Monday, December 16, 2013

6-sigma vs Economic Growth

Q. is 6-sigma good for economic growth or bad? In case you aren't aware, 6-sigma refers to a quality control measure. If you buy a jet engine from General Electric (GE) you'll be comforted to know there is a very high probability the engine conforms exactly to their design intention. Many companies jumped on the 6-sigma bandwagon so they wouldn't be left behind, and so they would qualify as vendor to a 6-sigma firm, in what was another management 'fad'. These fads have shown up as upward bumps of a few percentage points on stock markets, showing they are generally good for business.
At least in the short run, and for certain types of products and production methods. The problem I see is one of bureaucracy. To get the high conformance, workers must do their production exactly as specified. That means more things need to be specified. The equivalent of 'thick binders' of exacting specifications get written. To understand the binders, new workers must go through training sessions, likely with multimedia course ware, and testing at each stage. So by the time a production process has been 6-sigma-ized a bureaucracy has gelled around a very specific process.
And that's bad for innovation in the long run. If a worker comes forward with a suggestion for incrementally improving a process, they are more likely turned down or put on a future list. That's because it's costly to rework the training materials, retrain all the workers, besides the normal changes to production process and testing methods. So in the long run, 6-sigma would tend to slow incremental innovation, and slow economic growth.
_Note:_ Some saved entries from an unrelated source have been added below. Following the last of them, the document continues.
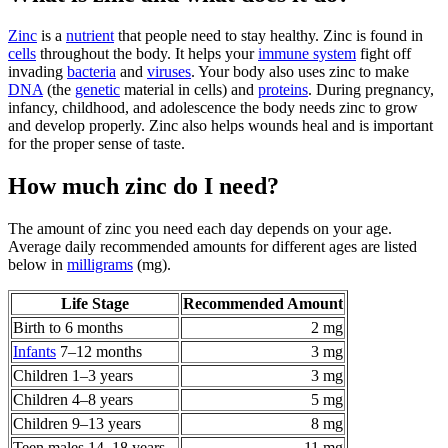
Zinc
is a
nutrient
that people need to stay healthy. Zinc is found in
cells
throughout the body. It helps your
immune system
fight off
invading
bacteria
and
viruses
. Your body also uses zinc to make
DNA
(the
genetic
material in cells) and
proteins
. During pregnancy,
infancy, childhood, and adolescence the body needs zinc to grow
and develop properly. Zinc also helps wounds heal and is important
for the proper sense of taste.
How much zinc do I need?
The amount of zinc you need each day depends on your age.
Average daily recommended amounts for different ages are listed
below in
milligrams
(mg).
Life Stage
Recommended Amount
Birth to 6 months
2 mg
Infants
7–12 months
3 mg
Children 1–3 years
3 mg
Children 4–8 years
5 mg
Children 9–13 years
8 mg
Teen males 14–18 years
11 mg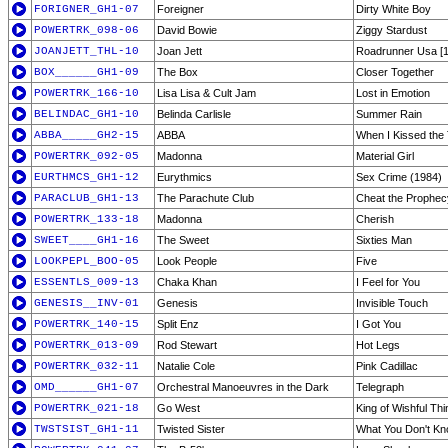
FORIGNER_GH1-07
Foreigner
Dirty White Boy
POWERTRK_098-06
David Bowie
Ziggy Stardust
JOANJETT_THL-10
Joan Jett
Roadrunner Usa [1
BOX______GH1-09
The Box
Closer Together
POWERTRK_166-10
Lisa Lisa & Cult Jam
Lost in Emotion
BELINDAC_GH1-10
Belinda Carlisle
Summer Rain
ABBA_____GH2-15
ABBA
When I Kissed the
POWERTRK_092-05
Madonna
Material Girl
EURTHMCS_GH1-12
Eurythmics
Sex Crime (1984)
PARACLUB_GH1-13
The Parachute Club
Cheat the Prophec
POWERTRK_133-18
Madonna
Cherish
SWEET____GH1-16
The Sweet
Sixties Man
LOOKPEPL_BOO-05
Look People
Five
ESSENTLS_009-13
Chaka Khan
I Feel for You
GENESIS__INV-01
Genesis
Invisible Touch
POWERTRK_140-15
Split Enz
I Got You
POWERTRK_013-09
Rod Stewart
Hot Legs
POWERTRK_032-11
Natalie Cole
Pink Cadillac
OMD______GH1-07
Orchestral Manoeuvres in the Dark
Telegraph
POWERTRK_021-18
Go West
King of Wishful Thi
TWSTSIST_GH1-11
Twisted Sister
What You Don't Kn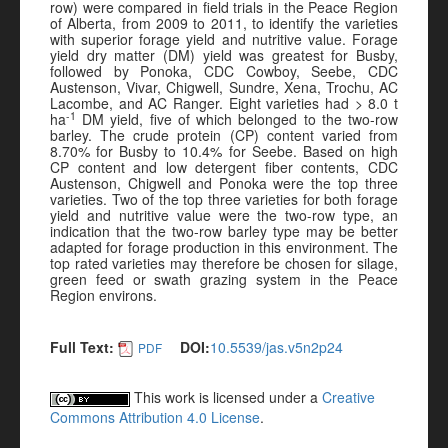
row) were compared in field trials in the Peace Region
of Alberta, from 2009 to 2011, to identify the varieties
with superior forage yield and nutritive value. Forage
yield dry matter (DM) yield was greatest for Busby,
followed by Ponoka, CDC Cowboy, Seebe, CDC
Austenson, Vivar, Chigwell, Sundre, Xena, Trochu, AC
Lacombe, and AC Ranger. Eight varieties had > 8.0 t
-1
ha
DM yield, five of which belonged to the two-row
barley. The crude protein (CP) content varied from
8.70% for Busby to 10.4% for Seebe. Based on high
CP content and low detergent fiber contents, CDC
Austenson, Chigwell and Ponoka were the top three
varieties. Two of the top three varieties for both forage
yield and nutritive value were the two-row type, an
indication that the two-row barley type may be better
adapted for forage production in this environment. The
top rated varieties may therefore be chosen for silage,
green feed or swath grazing system in the Peace
Region environs.
Full Text:
DOI:
10.5539/jas.v5n2p24
PDF
This work is licensed under a
Creative
Commons Attribution 4.0 License
.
But 6-sigma might help the speed of innovation in this way:: if you want to invent some new use for jet engines, it's nice to get an engine that won't have problems, so you can focus on your new innovation.The firms at the end of 6-sigma supply chains don't have to be 6-sigma. They can innovate rapidly in their own domain. But if they need a part design changed, and it's a few steps back up the 6-sigma supply chain, it's going to cost them.
On the other hand, some types of products are easier to quality control. Software enjoys automated testing. A developer can experiment offline with a new algorithm, put it into a copy of the production software. Then pass it to a testing guru to develop automated tests. After they go back and forth with quality touch-ups, the new code can be merged semi-automatically, including the tests, into the final production version. After that, it's easy to do a straight copy of something digital, with no workers fouling up the production process.
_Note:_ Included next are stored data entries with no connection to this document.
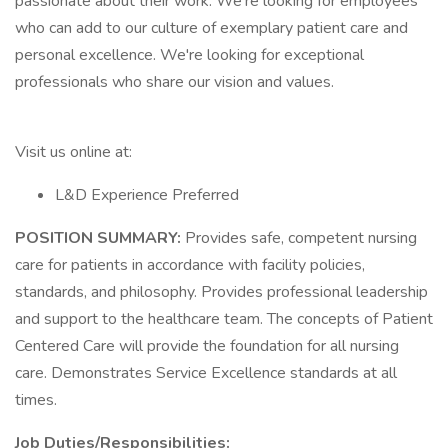
passionate about their work. We're looking for employees
who can add to our culture of exemplary patient care and
personal excellence. We're looking for exceptional
professionals who share our vision and values.
Visit us online at:
L&D Experience Preferred
POSITION SUMMARY:
Provides safe, competent nursing
care for patients in accordance with facility policies,
standards, and philosophy. Provides professional leadership
and support to the healthcare team. The concepts of Patient
Centered Care will provide the foundation for all nursing
care. Demonstrates Service Excellence standards at all
times.
Job Duties/Responsibilities: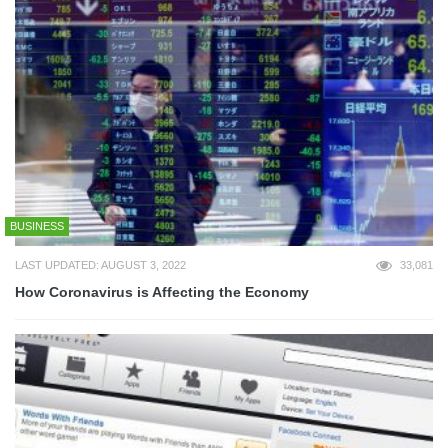
BUSINESS
LAST UPDATED: AUGUST 3, 2022
33,081
How Coronavirus is Affecting the Economy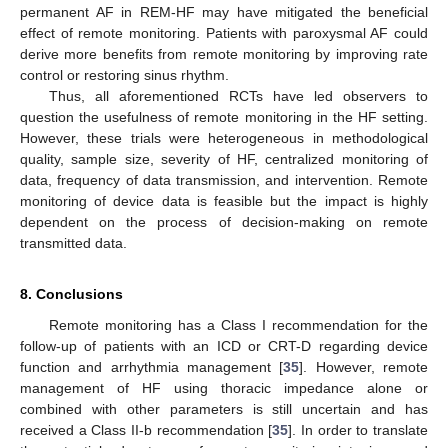
permanent AF in REM-HF may have mitigated the beneficial
effect of remote monitoring. Patients with paroxysmal AF could
derive more benefits from remote monitoring by improving rate
control or restoring sinus rhythm.
Thus, all aforementioned RCTs have led observers to
question the usefulness of remote monitoring in the HF setting.
However, these trials were heterogeneous in methodological
quality, sample size, severity of HF, centralized monitoring of
data, frequency of data transmission, and intervention. Remote
monitoring of device data is feasible but the impact is highly
dependent on the process of decision-making on remote
transmitted data.
8. Conclusions
Remote monitoring has a Class I recommendation for the
follow-up of patients with an ICD or CRT-D regarding device
function and arrhythmia management [
35
]. However, remote
management of HF using thoracic impedance alone or
combined with other parameters is still uncertain and has
received a Class II-b recommendation [
35
]. In order to translate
To the extent some of that software-like process can be adopted in physical product production processes, the easier it will be to do incremental innovations.
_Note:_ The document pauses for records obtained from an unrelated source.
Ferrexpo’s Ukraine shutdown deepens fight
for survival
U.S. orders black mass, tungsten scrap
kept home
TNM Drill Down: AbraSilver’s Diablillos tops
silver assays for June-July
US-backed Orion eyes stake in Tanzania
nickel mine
But even in software, it's common to do 'releases' - that is, although the product and process is changing with incremental innovations, that's in the back room, and the end users keep getting the old version until the new one is released. Firms can do the following: always have 2 or 3 assembly lines. One is your current production, one is for your next release in so called beta, and one is for new ideas just getting started. When ready for a release, you change over to the new assembly line. That allows firms to capture and try out incremental innovations. Then they can have it both ways: 6-sigma and incremental innovation.